There are a lot of cats in the world, and there are a lot of cats on the Internet. These two facts—one a longstanding reality, the other a longstanding cliche—often collide with each other in predictable ways. And sometimes in less predictable ways. Did you ever think, for example, that someone would take the time to locate the many cats of the world on a digital map?
Well, someone has.
Owen Mundy, an artist, designer, and programmer who teaches at Florida State University, recently published "I Know Where Your Cat Lives," a project that tracks the world's cats—or, well, 1 million of those cats—on, yep, an interactive world map.

To make his cat-map, Mundy used data provided by cat owners—and/or cat fanciers generally—themselves.
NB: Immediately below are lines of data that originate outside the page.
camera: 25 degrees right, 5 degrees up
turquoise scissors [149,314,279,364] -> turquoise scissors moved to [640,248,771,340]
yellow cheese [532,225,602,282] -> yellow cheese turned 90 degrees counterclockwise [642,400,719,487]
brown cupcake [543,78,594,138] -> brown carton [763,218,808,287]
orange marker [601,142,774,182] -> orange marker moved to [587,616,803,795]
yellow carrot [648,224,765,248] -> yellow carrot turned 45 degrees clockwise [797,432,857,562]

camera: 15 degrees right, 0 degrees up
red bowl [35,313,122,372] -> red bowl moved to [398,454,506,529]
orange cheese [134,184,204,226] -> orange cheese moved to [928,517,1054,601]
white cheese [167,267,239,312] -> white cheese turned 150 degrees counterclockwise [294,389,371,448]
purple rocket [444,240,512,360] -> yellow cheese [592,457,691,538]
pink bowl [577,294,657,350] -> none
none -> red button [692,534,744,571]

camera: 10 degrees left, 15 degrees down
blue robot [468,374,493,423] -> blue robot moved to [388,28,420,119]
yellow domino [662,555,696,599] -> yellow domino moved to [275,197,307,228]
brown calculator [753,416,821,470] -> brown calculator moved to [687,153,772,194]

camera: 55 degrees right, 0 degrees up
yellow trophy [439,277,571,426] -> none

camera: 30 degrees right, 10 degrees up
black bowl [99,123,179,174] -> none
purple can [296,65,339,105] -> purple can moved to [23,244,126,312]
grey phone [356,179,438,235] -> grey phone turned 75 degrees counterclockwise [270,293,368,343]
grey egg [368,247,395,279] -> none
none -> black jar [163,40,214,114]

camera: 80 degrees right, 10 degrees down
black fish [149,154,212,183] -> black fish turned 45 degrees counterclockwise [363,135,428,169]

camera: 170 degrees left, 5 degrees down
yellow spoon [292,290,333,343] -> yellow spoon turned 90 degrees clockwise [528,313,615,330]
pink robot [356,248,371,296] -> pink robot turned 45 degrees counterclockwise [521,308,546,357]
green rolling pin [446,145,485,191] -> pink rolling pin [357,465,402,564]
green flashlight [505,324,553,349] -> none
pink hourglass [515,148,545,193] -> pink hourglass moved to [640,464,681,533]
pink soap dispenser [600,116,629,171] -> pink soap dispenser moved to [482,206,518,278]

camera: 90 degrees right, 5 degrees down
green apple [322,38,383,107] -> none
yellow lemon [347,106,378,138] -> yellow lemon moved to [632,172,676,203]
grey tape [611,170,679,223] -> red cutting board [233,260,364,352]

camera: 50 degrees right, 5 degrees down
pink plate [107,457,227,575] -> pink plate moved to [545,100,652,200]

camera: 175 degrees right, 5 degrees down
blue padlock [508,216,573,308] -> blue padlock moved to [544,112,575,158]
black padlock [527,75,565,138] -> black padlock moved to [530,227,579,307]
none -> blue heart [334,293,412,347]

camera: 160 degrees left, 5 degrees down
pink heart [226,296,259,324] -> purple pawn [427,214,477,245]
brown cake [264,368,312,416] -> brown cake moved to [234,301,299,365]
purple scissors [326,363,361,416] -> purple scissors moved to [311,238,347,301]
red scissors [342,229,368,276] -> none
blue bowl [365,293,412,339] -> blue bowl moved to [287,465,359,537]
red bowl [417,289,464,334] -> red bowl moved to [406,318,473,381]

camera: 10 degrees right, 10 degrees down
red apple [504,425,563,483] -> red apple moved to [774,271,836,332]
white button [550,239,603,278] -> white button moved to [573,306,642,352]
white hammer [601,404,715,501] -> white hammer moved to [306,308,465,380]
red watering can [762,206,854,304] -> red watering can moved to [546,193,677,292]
Humans, when they post a picture of their cats on Instagram or Facebook or Twitter or what have you, often add a "cat" tag to the image to clarify, organize, connect with other cat-fanciers, etc. That tag is the key piece of information Mundy used for the project. He accessed photo-sharing sites' publicly available APIs, searching for those "cat" tags, and then ran the results through clustering algorithms (using, he notes, "a supercomputer at Florida State University in order to represent the enormity of the data source"). Then, he "located" the cats through the latitude and longitude coordinates embedded in the metadata of the photos that depict them.
Then, he cat-mapped.

To make the map itself, Mundy had to scale down his original ambition. "Currently," he writes, "there are 15 million images tagged with the word 'cat' on public image hosting sites, and daily thousands more are uploaded from unlimited positions on the globe." So tracking just a million cats was a compromise.
But, then again, cat-tracking wasn't actually the point of the exercise. The point, instead, was to use cats to offer insight into how much information we reveal about ourselves—and our pets—every day. Often without realizing it. If I put up a "cat" photo on Instagram, I am not just sharing a cat photo on Instagram. I am offering up data about my, and my cat's, location. "I Know Where Your Cat Lives" is, as a title, meant to be vaguely threatening.
"This website," Mundy explains, "doesn’t visualize all of the cats on the net, only the ones that allow you to track where their owners have been."